The sandpaper texture of the ray’s skin offers opportunities for other species. Captain Sunby once observed a shark dive-bomb a manta. At the last second, the shark turned and scraped its skin against the manta’s—perhaps to rid itself of parasites. Constant traveling companions with the mantas of Baja are the remoras also called disk fish. Generally found in mated pairs, these opportunistic hitchhikers secure their ride with tiny barbs on the top of their flat heads, which attach to the manta’s skin like Velcro. Additionally, the hydrodynamic shape of the remora’s head creates a force that helps it stick to its host. While they do not wander far, remoras will leave their manta long enough to grab a quick bite of passing food—small pelagic crabs.

Mantas gather at cleaning stations—shallow prominences on the reef that shelter cleaner fish. As mantas approach, small wrass and other cleaner fish pick off parasites and clean debris from their surface wounds. At San Benedicto, brilliant red clarion idol fish risk the shelter of the reef and cross the open water gap to waiting mantas. Since the remora fish tend to concentrate the manta ray’s parasites on their body, we often observe the clarion idols picking at the bodies and tails of the remoras as seen in the accompanying photo. (See accompanying photo.)

Mantas form a single-file train over the reef during mating. Twenty males may chase a single female. When she makes the final selection, she allows the male(s) to bite onto her long fin tip and slide beneath her for abdomen-to-abdomen copulation.

Because of the huge increase in interest, divers have flocked to see the mantas. Sherry no longer touches these magic carpets. A tour boat with 25 eager manta riders is simply too much pressure for even these most tempting and loveable of beasts. Still, the mantas of San Benedicto love human interaction.
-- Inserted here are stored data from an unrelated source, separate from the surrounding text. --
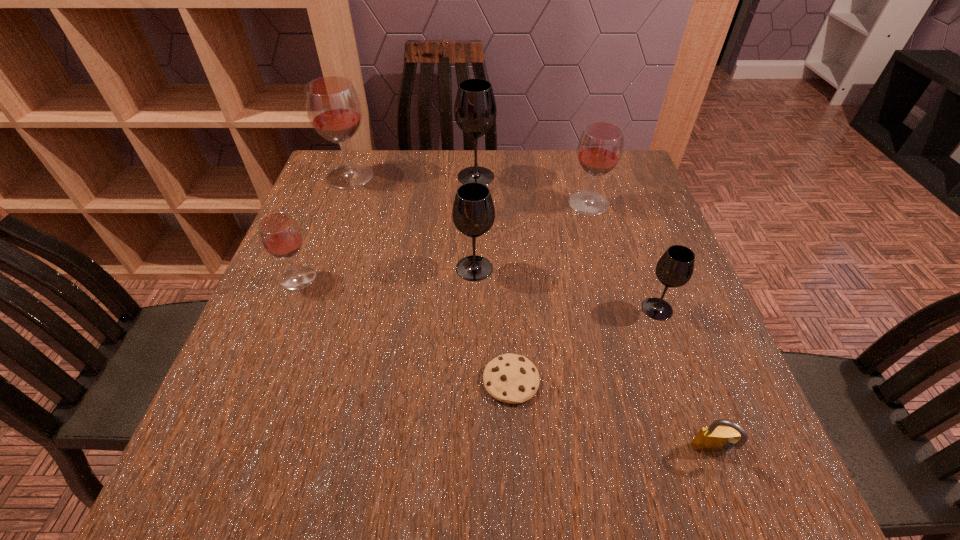
Locate an element on the screen. The image size is (960, 540). blank region between the second smallest red wineglass and the second biggest gray wineglass is located at coordinates (532, 236).

Find the location of a particular element. The width and height of the screenshot is (960, 540). vacant area between the cookie and the smallest red wineglass is located at coordinates (404, 329).

What are the coordinates of `vacant point located between the smallest gray wineglass and the nearest red wineglass` in the screenshot? It's located at (478, 293).

This screenshot has height=540, width=960. What are the coordinates of `empty location between the second nearest red wineglass and the smallest gray wineglass` in the screenshot? It's located at (623, 256).

Identify the location of free area in between the sixth nearest object and the seventh farthest object. (550, 292).

Where is `free space between the biggest red wineglass and the nearest object`? The image size is (960, 540). free space between the biggest red wineglass and the nearest object is located at coordinates (532, 314).

The image size is (960, 540). Find the location of `free space between the farthest red wineglass and the nearest wineglass`. free space between the farthest red wineglass and the nearest wineglass is located at coordinates (504, 242).

This screenshot has height=540, width=960. In order to click on free area in between the third farthest wineglass and the shortest object in this screenshot , I will do `click(550, 292)`.

Where is `unoccupied area between the farthest red wineglass and the padlock`? This screenshot has width=960, height=540. unoccupied area between the farthest red wineglass and the padlock is located at coordinates coord(532,314).

Point out which object is positioned as the fifth nearest to the farthest red wineglass. Please provide its 2D coordinates. Your answer should be formatted as a tuple, i.e. [(x, y)], where the tuple contains the x and y coordinates of a point satisfying the conditions above.

[(510, 378)]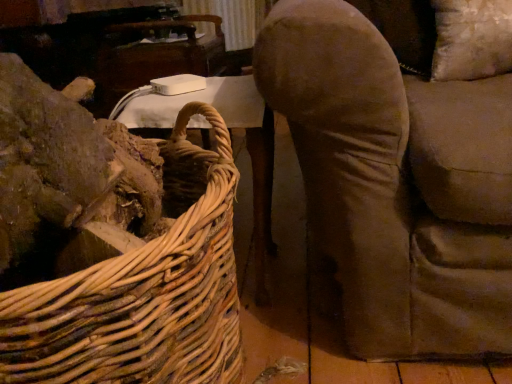
At what (x,y) coordinates should I click in order to perform the action: click on white plastic table at upper left, arranged as the 2th table when viewed from the top. Please return your answer as a coordinate pair (x, y). The width and height of the screenshot is (512, 384). Looking at the image, I should click on (229, 131).

Describe the element at coordinates (143, 291) in the screenshot. I see `woven natural wood picnic basket at left` at that location.

I want to click on white plastic table at upper center, which appears as the 1th table when viewed from the top, so click(x=155, y=57).

Is white plastic table at upper left, positioned as the 1th table in front-to-back order, completely or partially outside of woven natural wood picnic basket at left?

Indeed, white plastic table at upper left, positioned as the 1th table in front-to-back order, is completely outside woven natural wood picnic basket at left.

Which point is more distant from viewer, [212,98] or [184,355]?

Point [212,98]

Considering the relative sizes of white plastic table at upper left, which ranks as the second table in back-to-front order, and woven natural wood picnic basket at left in the image provided, is white plastic table at upper left, which ranks as the second table in back-to-front order, shorter than woven natural wood picnic basket at left?

Indeed, white plastic table at upper left, which ranks as the second table in back-to-front order, has a lesser height compared to woven natural wood picnic basket at left.

Considering the positions of objects white plastic table at upper left, which ranks as the second table in back-to-front order, and woven natural wood picnic basket at left in the image provided, who is more to the right, white plastic table at upper left, which ranks as the second table in back-to-front order, or woven natural wood picnic basket at left?

From the viewer's perspective, white plastic table at upper left, which ranks as the second table in back-to-front order, appears more on the right side.

Are white plastic table at upper center, marked as the second table in a front-to-back arrangement, and woven natural wood picnic basket at left making contact?

They are not placed beside each other.

Between point (180, 60) and point (209, 233), which one is positioned in front?

Positioned in front is point (209, 233).

From the image's perspective, between white plastic table at upper center, the 2th table from the bottom, and woven natural wood picnic basket at left, which one is located above?

white plastic table at upper center, the 2th table from the bottom, is shown above in the image.

Considering the sizes of white plastic table at upper center, the 2th table from the bottom, and woven natural wood picnic basket at left in the image, is white plastic table at upper center, the 2th table from the bottom, taller or shorter than woven natural wood picnic basket at left?

white plastic table at upper center, the 2th table from the bottom, is shorter than woven natural wood picnic basket at left.

Consider the image. Is white plastic table at upper left, the 1th table when ordered from bottom to top, thinner than white plastic table at upper center, positioned as the first table in back-to-front order?

Yes.

Looking at this image, measure the distance from white plastic table at upper left, arranged as the 2th table when viewed from the top, to white plastic table at upper center, which appears as the 1th table when viewed from the top.

white plastic table at upper left, arranged as the 2th table when viewed from the top, is 27.08 inches away from white plastic table at upper center, which appears as the 1th table when viewed from the top.

There is a white plastic table at upper left, the 1th table when ordered from bottom to top. In order to click on table above it (from a real-world perspective) in this screenshot , I will do `click(155, 57)`.

Is white plastic table at upper left, positioned as the 1th table in front-to-back order, facing towards white plastic table at upper center, marked as the second table in a front-to-back arrangement?

No, white plastic table at upper left, positioned as the 1th table in front-to-back order, is not oriented towards white plastic table at upper center, marked as the second table in a front-to-back arrangement.

From the picture: How different are the orientations of woven natural wood picnic basket at left and white plastic table at upper left, arranged as the 2th table when viewed from the top, in degrees?

They differ by 90 degrees in their facing directions.

Based on their positions, is woven natural wood picnic basket at left located to the left or right of white plastic table at upper left, which ranks as the second table in back-to-front order?

From the image, it's evident that woven natural wood picnic basket at left is to the left of white plastic table at upper left, which ranks as the second table in back-to-front order.

Which of these two, woven natural wood picnic basket at left or white plastic table at upper left, arranged as the 2th table when viewed from the top, is wider?

woven natural wood picnic basket at left is wider.

Is white plastic table at upper left, which ranks as the second table in back-to-front order, located within woven natural wood picnic basket at left?

That's incorrect, white plastic table at upper left, which ranks as the second table in back-to-front order, is not inside woven natural wood picnic basket at left.

Considering the positions of objects woven natural wood picnic basket at left and white plastic table at upper center, marked as the second table in a front-to-back arrangement, in the image provided, who is more to the right, woven natural wood picnic basket at left or white plastic table at upper center, marked as the second table in a front-to-back arrangement,?

Positioned to the right is woven natural wood picnic basket at left.

Is white plastic table at upper center, marked as the second table in a front-to-back arrangement, located within woven natural wood picnic basket at left?

No, white plastic table at upper center, marked as the second table in a front-to-back arrangement, is not inside woven natural wood picnic basket at left.

Which is behind, point (18, 359) or point (103, 54)?

Positioned behind is point (103, 54).

In the image, is woven natural wood picnic basket at left positioned in front of or behind white plastic table at upper center, marked as the second table in a front-to-back arrangement?

Clearly, woven natural wood picnic basket at left is in front of white plastic table at upper center, marked as the second table in a front-to-back arrangement.

Is white plastic table at upper center, the 2th table from the bottom, oriented towards white plastic table at upper left, positioned as the 1th table in front-to-back order?

No, white plastic table at upper center, the 2th table from the bottom, does not turn towards white plastic table at upper left, positioned as the 1th table in front-to-back order.

From a real-world perspective, is white plastic table at upper center, positioned as the first table in back-to-front order, above or below white plastic table at upper left, the 1th table when ordered from bottom to top?

white plastic table at upper center, positioned as the first table in back-to-front order, is above white plastic table at upper left, the 1th table when ordered from bottom to top.

Would you say white plastic table at upper center, positioned as the first table in back-to-front order, contains white plastic table at upper left, which ranks as the second table in back-to-front order?

No, white plastic table at upper left, which ranks as the second table in back-to-front order, is located outside of white plastic table at upper center, positioned as the first table in back-to-front order.

Considering the positions of point (106, 32) and point (220, 85), is point (106, 32) closer or farther from the camera than point (220, 85)?

Point (106, 32) is farther from the camera than point (220, 85).

The height and width of the screenshot is (384, 512). I want to click on table below the woven natural wood picnic basket at left (from a real-world perspective), so click(x=229, y=131).

At what (x,y) coordinates should I click in order to perform the action: click on table above the woven natural wood picnic basket at left (from a real-world perspective). Please return your answer as a coordinate pair (x, y). This screenshot has width=512, height=384. Looking at the image, I should click on (155, 57).

Based on the photo, looking at the image, which one is located closer to white plastic table at upper center, which appears as the 1th table when viewed from the top, white plastic table at upper left, positioned as the 1th table in front-to-back order, or woven natural wood picnic basket at left?

The object closer to white plastic table at upper center, which appears as the 1th table when viewed from the top, is white plastic table at upper left, positioned as the 1th table in front-to-back order.

Which object lies further to the anchor point woven natural wood picnic basket at left, white plastic table at upper center, marked as the second table in a front-to-back arrangement, or white plastic table at upper left, which ranks as the second table in back-to-front order?

white plastic table at upper center, marked as the second table in a front-to-back arrangement.

Looking at the image, which one is located further to white plastic table at upper center, marked as the second table in a front-to-back arrangement, woven natural wood picnic basket at left or white plastic table at upper left, which ranks as the second table in back-to-front order?

Among the two, woven natural wood picnic basket at left is located further to white plastic table at upper center, marked as the second table in a front-to-back arrangement.

Which object lies nearer to the anchor point white plastic table at upper left, arranged as the 2th table when viewed from the top, white plastic table at upper center, positioned as the first table in back-to-front order, or woven natural wood picnic basket at left?

Among the two, woven natural wood picnic basket at left is located nearer to white plastic table at upper left, arranged as the 2th table when viewed from the top.

When comparing their distances from white plastic table at upper left, arranged as the 2th table when viewed from the top, does woven natural wood picnic basket at left or white plastic table at upper center, positioned as the first table in back-to-front order, seem further?

Based on the image, white plastic table at upper center, positioned as the first table in back-to-front order, appears to be further to white plastic table at upper left, arranged as the 2th table when viewed from the top.

Based on their spatial positions, is white plastic table at upper left, arranged as the 2th table when viewed from the top, or white plastic table at upper center, positioned as the first table in back-to-front order, closer to woven natural wood picnic basket at left?

white plastic table at upper left, arranged as the 2th table when viewed from the top, lies closer to woven natural wood picnic basket at left than the other object.

The height and width of the screenshot is (384, 512). Find the location of `table between woven natural wood picnic basket at left and white plastic table at upper center, which appears as the 1th table when viewed from the top, from front to back`. table between woven natural wood picnic basket at left and white plastic table at upper center, which appears as the 1th table when viewed from the top, from front to back is located at coordinates (229, 131).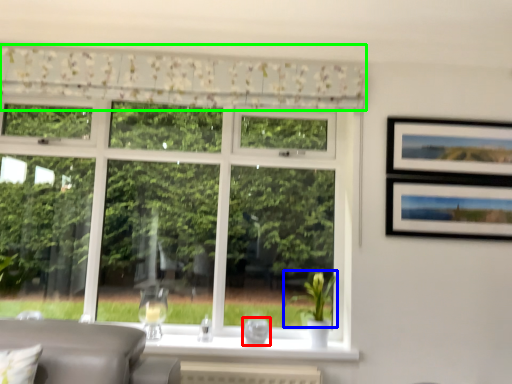
Question: Considering the real-world distances, which object is closest to glass vase (highlighted by a red box)? plant (highlighted by a blue box) or curtain (highlighted by a green box).

Choices:
 (A) plant
 (B) curtain

Answer: (A)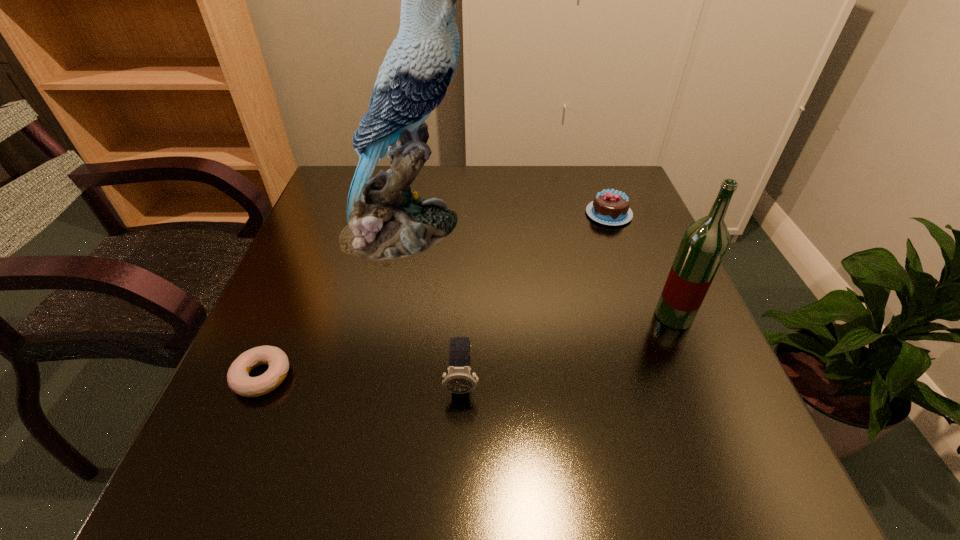
I want to click on the tallest object, so click(386, 220).

Where is `the second tallest object`? the second tallest object is located at coordinates pos(704,244).

You are a GUI agent. You are given a task and a screenshot of the screen. Output one action in this format:
    pyautogui.click(x=<x>, y=<y>)
    Task: Click on the third nearest object
    This screenshot has height=540, width=960.
    Given the screenshot: What is the action you would take?
    pyautogui.click(x=704, y=244)

Where is `the third shortest object`? The height and width of the screenshot is (540, 960). the third shortest object is located at coordinates click(x=459, y=379).

Where is `the second shortest object`? This screenshot has width=960, height=540. the second shortest object is located at coordinates 610,207.

Image resolution: width=960 pixels, height=540 pixels. Identify the location of doughnut. (238, 378).

You are a GUI agent. You are given a task and a screenshot of the screen. Output one action in this format:
    pyautogui.click(x=<x>, y=<y>)
    Task: Click on the blank area located 0.240m on the face of the parakeet
    The height and width of the screenshot is (540, 960).
    Given the screenshot: What is the action you would take?
    pyautogui.click(x=564, y=230)

Locate an element on the screen. free location located 0.070m on the left of the third nearest object is located at coordinates (620, 316).

In order to click on vacant space located on the face of the third shortest object in this screenshot , I will do `click(458, 498)`.

This screenshot has width=960, height=540. I want to click on vacant space located on the back of the fourth tallest object, so click(594, 174).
We’ve seen them, day after day, seek us out for rides and other interactions. The underbelly of the manta is especially sensitive. We used to swim under a manta and gently place a palm of our hand just forward of the vent and rub. Enraptured, the mantas simply stop swimming and sink, pushing us down with their slowly sinking mass.

Some mantas are hunted outright; others wind up as by-catch in nets. In Mexico, their dead value is about 40-cents a pound compared to the $10 to $20 that shark fins command (another sad story.) The slaughter of manta rays is senseless especially in light of their relative economic value. Andrea Tomba of the Cortez Club in La Paz, Mexico considers mantas a primary attraction drawing divers from around the world. He estimates that mantas contribute to an average daily income of $3,300-per-day for the 10 local diving tour operators. Sherry, Scott and anyone else who has ever swam with these gentle giants knows that the value of a manta experience cannot be calculated in dollars. For many of us, swimming with the majestic manta ray accounts for an experience of a lifetime.